* **WHAT THIS TASK INVOLVES**
Return the listing below unchanged, except that the pictures are dropped.

* **RECORDS FOR THIS TASK**
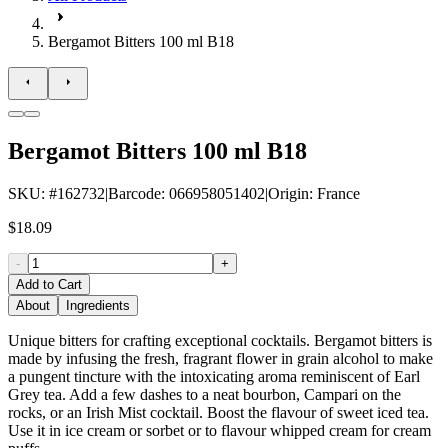
Bergamot Bitters 100 ml B18
Bergamot Bitters 100 ml B18
SKU
: #
162732
|
Barcode
:
066958051402
|
Origin
:
France
$18.09
-
+
Add to Cart
About
Ingredients
Unique bitters for crafting exceptional cocktails. Bergamot bitters is
made by infusing the fresh, fragrant flower in grain alcohol to make
a pungent tincture with the intoxicating aroma reminiscent of Earl
Grey tea. Add a few dashes to a neat bourbon, Campari on the
rocks, or an Irish Mist cocktail. Boost the flavour of sweet iced tea.
Use it in ice cream or sorbet or to flavour whipped cream for cream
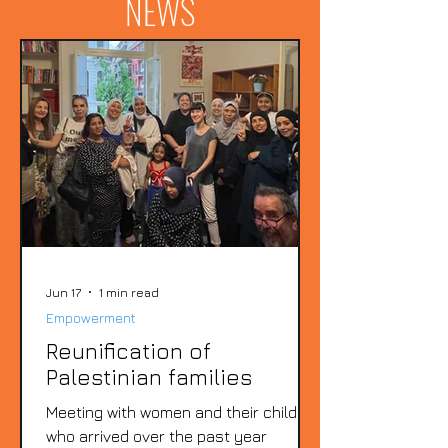
NEWS
Jun 17
1 min read
Empowerment
Reunification of
Palestinian families
Meeting with women and their children
who arrived over the past year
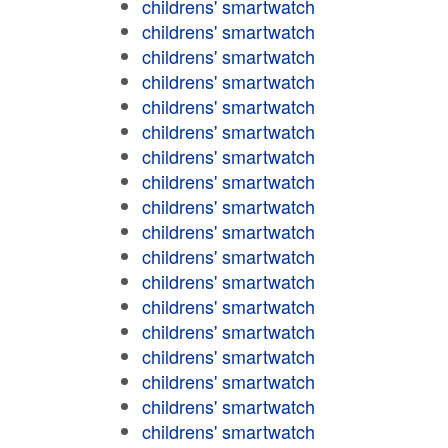
childrens' smartwatch
childrens' smartwatch
childrens' smartwatch
childrens' smartwatch
childrens' smartwatch
childrens' smartwatch
childrens' smartwatch
childrens' smartwatch
childrens' smartwatch
childrens' smartwatch
childrens' smartwatch
childrens' smartwatch
childrens' smartwatch
childrens' smartwatch
childrens' smartwatch
childrens' smartwatch
childrens' smartwatch
childrens' smartwatch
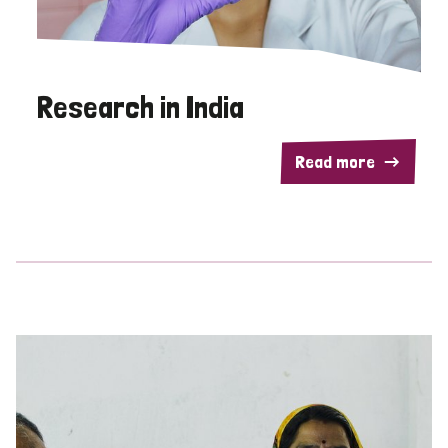
Research in India
Read more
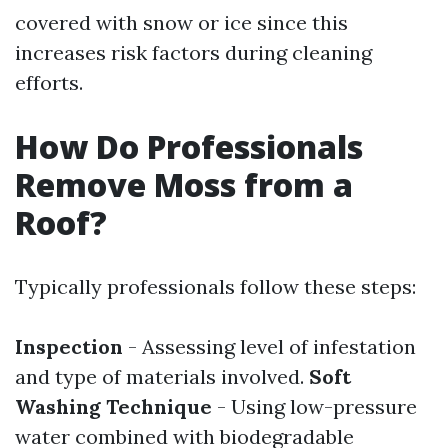
covered with snow or ice since this
increases risk factors during cleaning
efforts.
How Do Professionals
Remove Moss from a
Roof?
Typically professionals follow these steps:
Inspection
- Assessing level of infestation
and type of materials involved.
Soft
Washing Technique
- Using low-pressure
water combined with biodegradable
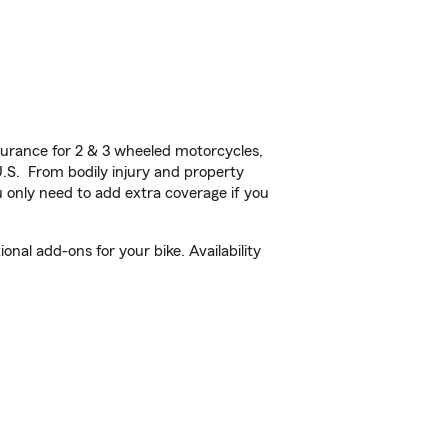
urance for 2 & 3 wheeled motorcycles,
U.S. From bodily injury and property
 only need to add extra coverage if you
nal add-ons for your bike. Availability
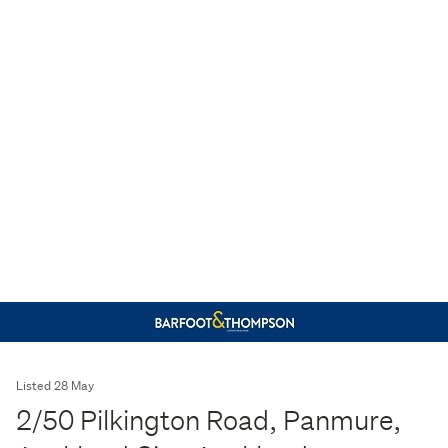
Listed 28 May
2/50 Pilkington Road, Panmure,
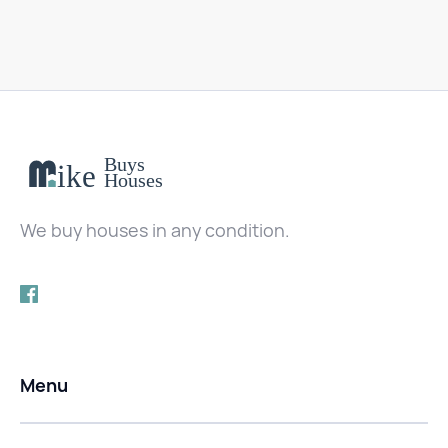
We buy houses in any condition.
Menu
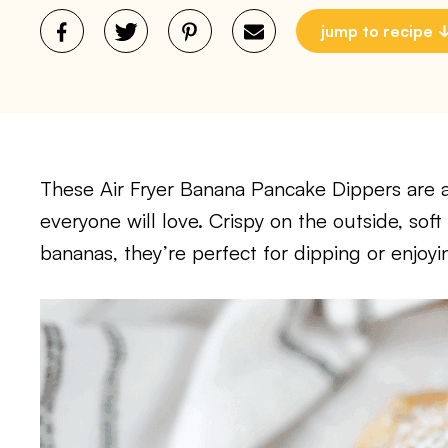
jump to recipe
These Air Fryer Banana Pancake Dippers are a
everyone will love. Crispy on the outside, soft
bananas, they’re perfect for dipping or enjoyi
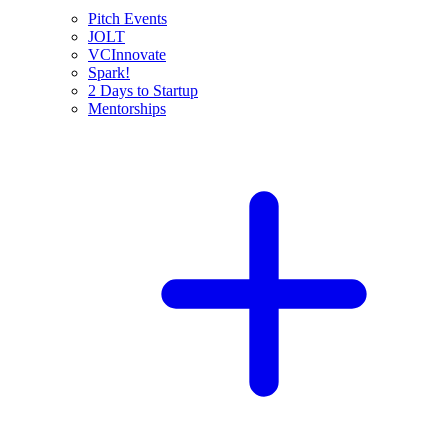
Pitch Events
JOLT
VCInnovate
Spark!
2 Days to Startup
Mentorships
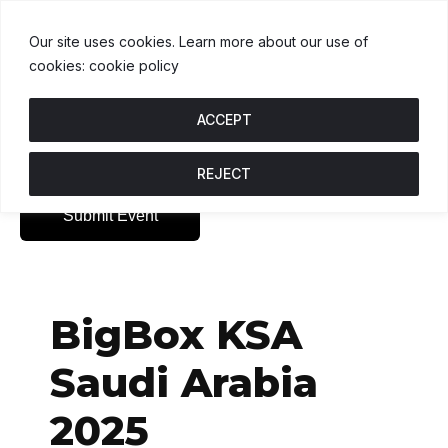
USDT
$1.00
BNB
$591.08
USDC
.5%
U
↑ 0%
B
↓ 0.4%
U
Our site uses cookies. Learn more about our use of
cookies: cookie policy
ACCEPT
REJECT
Submit Event
BigBox KSA
Saudi Arabia
2025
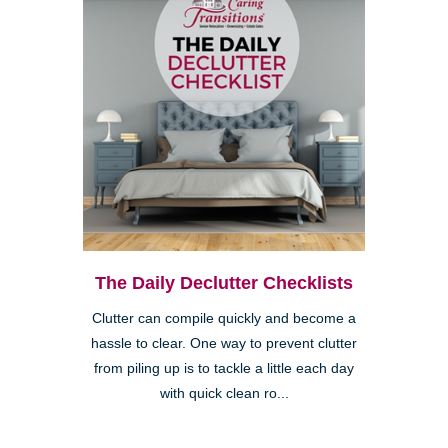
The Daily Declutter Checklists
Clutter can compile quickly and become a
hassle to clear. One way to prevent clutter
from piling up is to tackle a little each day
with quick clean ro...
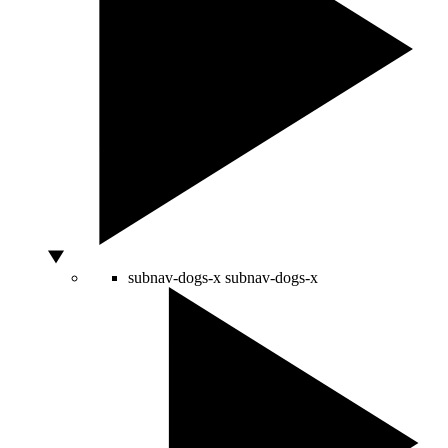
subnav-dogs-x
subnav-dogs-x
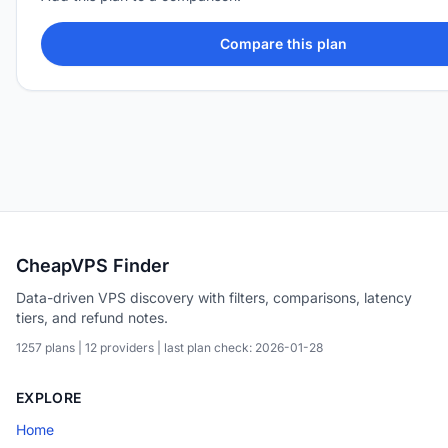
Compare this plan
CheapVPS Finder
Data-driven VPS discovery with filters, comparisons, latency
tiers, and refund notes.
1257 plans | 12 providers | last plan check: 2026-01-28
EXPLORE
Home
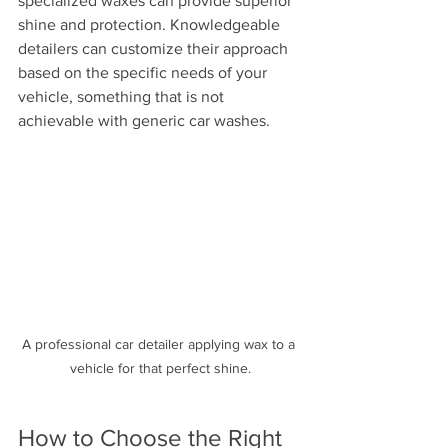
specialized waxes can provide superior 
shine and protection. Knowledgeable 
detailers can customize their approach 
based on the specific needs of your 
vehicle, something that is not 
achievable with generic car washes.
A professional car detailer applying wax to a 
vehicle for that perfect shine.
How to Choose the Right 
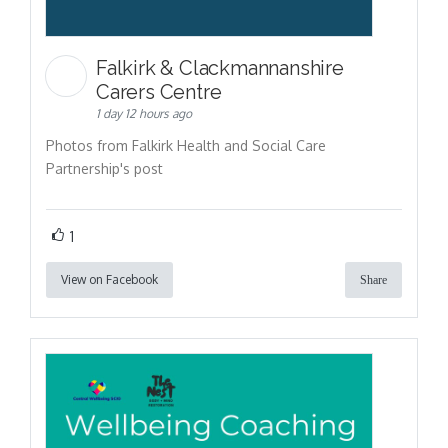
Falkirk & Clackmannanshire
Carers Centre
1 day 12 hours ago
Photos from Falkirk Health and Social Care
Partnership's post
1
View on Facebook
Share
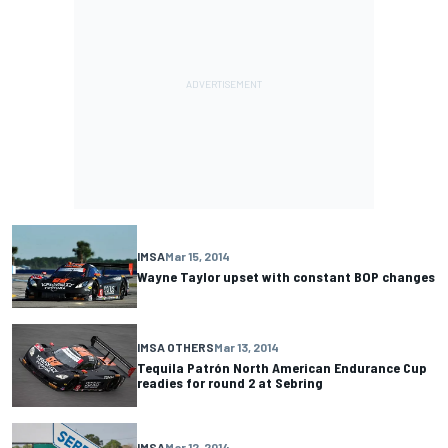
IMSA
Mar 15, 2014
Wayne Taylor upset with constant BOP changes
IMSA OTHERS
Mar 13, 2014
Tequila Patrón North American Endurance Cup
readies for round 2 at Sebring
IMSA
Mar 12, 2014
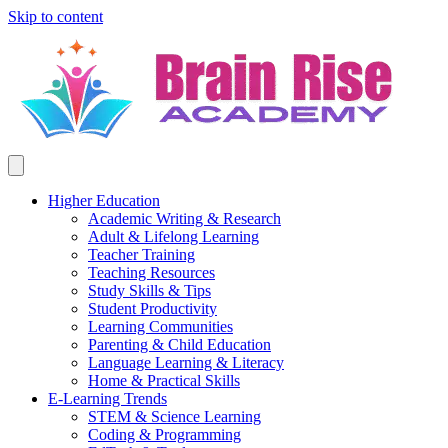
Skip to content
Higher Education
Academic Writing & Research
Adult & Lifelong Learning
Teacher Training
Teaching Resources
Study Skills & Tips
Student Productivity
Learning Communities
Parenting & Child Education
Language Learning & Literacy
Home & Practical Skills
E-Learning Trends
STEM & Science Learning
Coding & Programming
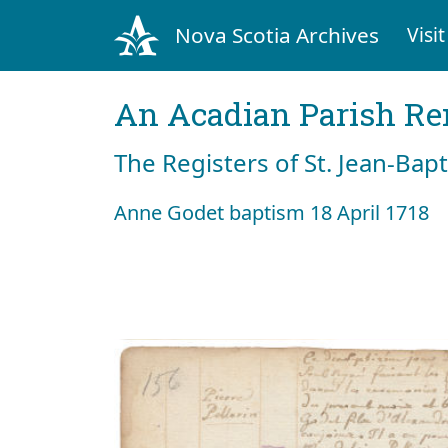
Nova Scotia Archives
Visit
An Acadian Parish R
The Registers of St. Jean-Bap
Anne Godet baptism 18 April 1718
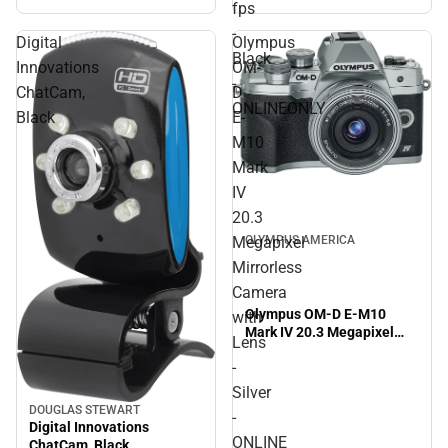
ONLINEONLY
fps
-
Digital
Olympus
Black
Innovations
OM-
-
ChatCam,
D
ONLINEONLY
Black
E-
M10
Mark
IV
20.3
Megapixel
OLYMPUS AMERICA
Mirrorless
Camera
Olympus OM-D E-M10
with
Mark IV 20.3 Megapixel
Lens
Mirrorless Camera with
-
Lens - Silver - ONLINE
ONLY
Silver
DOUGLAS STEWART
-
Digital Innovations
ONLINE
ChatCam, Black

* **OUTPUT OF THE TASK**
Bergamot Bitters 100 ml B18
Bergamot Bitters 100 ml B18
SKU
: #
162732
|
Barcode
:
066958051402
|
Origin
:
France
$18.09
-
+
Add to Cart
About
Ingredients
Unique bitters for crafting exceptional cocktails. Bergamot bitters is
made by infusing the fresh, fragrant flower in grain alcohol to make
a pungent tincture with the intoxicating aroma reminiscent of Earl
Grey tea. Add a few dashes to a neat bourbon, Campari on the
rocks, or an Irish Mist cocktail. Boost the flavour of sweet iced tea.
Use it in ice cream or sorbet or to flavour whipped cream for cream
NEWS
Jun 17
1 min read
Empowerment
Reunification of
Palestinian families
Meeting with women and their children
who arrived over the past year
childrens' smartwatch
childrens' smartwatch
childrens' smartwatch
childrens' smartwatch
childrens' smartwatch
childrens' smartwatch
childrens' smartwatch
childrens' smartwatch
childrens' smartwatch
childrens' smartwatch
childrens' smartwatch
childrens' smartwatch
childrens' smartwatch
childrens' smartwatch
childrens' smartwatch
childrens' smartwatch
childrens' smartwatch
childrens' smartwatch
Research in India
Read more
covered with snow or ice since this
increases risk factors during cleaning
efforts.
How Do Professionals
Remove Moss from a
Roof?
Typically professionals follow these steps:
Inspection
- Assessing level of infestation
and type of materials involved.
Soft
Washing Technique
- Using low-pressure
water combined with biodegradable
urance for 2 & 3 wheeled motorcycles,
U.S. From bodily injury and property
 only need to add extra coverage if you
nal add-ons for your bike. Availability
Listed 28 May
2/50 Pilkington Road, Panmure,
We buy houses in any condition.
Menu
jump to recipe
These Air Fryer Banana Pancake Dippers are a
everyone will love. Crispy on the outside, soft
bananas, they’re perfect for dipping or enjoyi
Pitch Events
JOLT
VCInnovate
Spark!
2 Days to Startup
Mentorships
USDT
$1.00
BNB
$591.08
USDC
.5%
U
↑ 0%
B
↓ 0.4%
U
Our site uses cookies. Learn more about our use of
cookies: cookie policy
ACCEPT
REJECT
Submit Event
BigBox KSA
Saudi Arabia
2025
The Daily Declutter Checklists
Clutter can compile quickly and become a
hassle to clear. One way to prevent clutter
from piling up is to tackle a little each day
with quick clean ro...
subnav-dogs-x
subnav-dogs-x
Compare this plan
CheapVPS Finder
Data-driven VPS discovery with filters, comparisons, latency
tiers, and refund notes.
1257 plans | 12 providers | last plan check: 2026-01-28
EXPLORE
Home
specialized waxes can provide superior 
shine and protection. Knowledgeable 
detailers can customize their approach 
based on the specific needs of your 
vehicle, something that is not 
achievable with generic car washes.
A professional car detailer applying wax to a 
vehicle for that perfect shine.
How to Choose the Right 
Falkirk & Clackmannanshire
Carers Centre
1 day 12 hours ago
Photos from Falkirk Health and Social Care
Partnership's post
1
View on Facebook
Share
IMSA
Mar 15, 2014
Wayne Taylor upset with constant BOP changes
IMSA OTHERS
Mar 13, 2014
Tequila Patrón North American Endurance Cup
readies for round 2 at Sebring
IMSA
Mar 12, 2014
Skip to content
Higher Education
Academic Writing & Research
Adult & Lifelong Learning
Teacher Training
Teaching Resources
Study Skills & Tips
Student Productivity
Learning Communities
Parenting & Child Education
Language Learning & Literacy
Home & Practical Skills
E-Learning Trends
STEM & Science Learning
Coding & Programming
Nova Scotia Archives
Visit
An Acadian Parish R
The Registers of St. Jean-Bap
Anne Godet baptism 18 April 1718
ONLINEONLY
fps
-
Digital
Olympus
Black
Innovations
OM-
-
ChatCam,
D
ONLINEONLY
Black
E-
M10
Mark
IV
20.3
Megapixel
OLYMPUS AMERICA
Mirrorless
Camera
Olympus OM-D E-M10
with
Mark IV 20.3 Megapixel
Lens
Mirrorless Camera with
-
Lens - Silver - ONLINE
ONLY
Silver
DOUGLAS STEWART
-
Digital Innovations
ONLINE
ChatCam, Black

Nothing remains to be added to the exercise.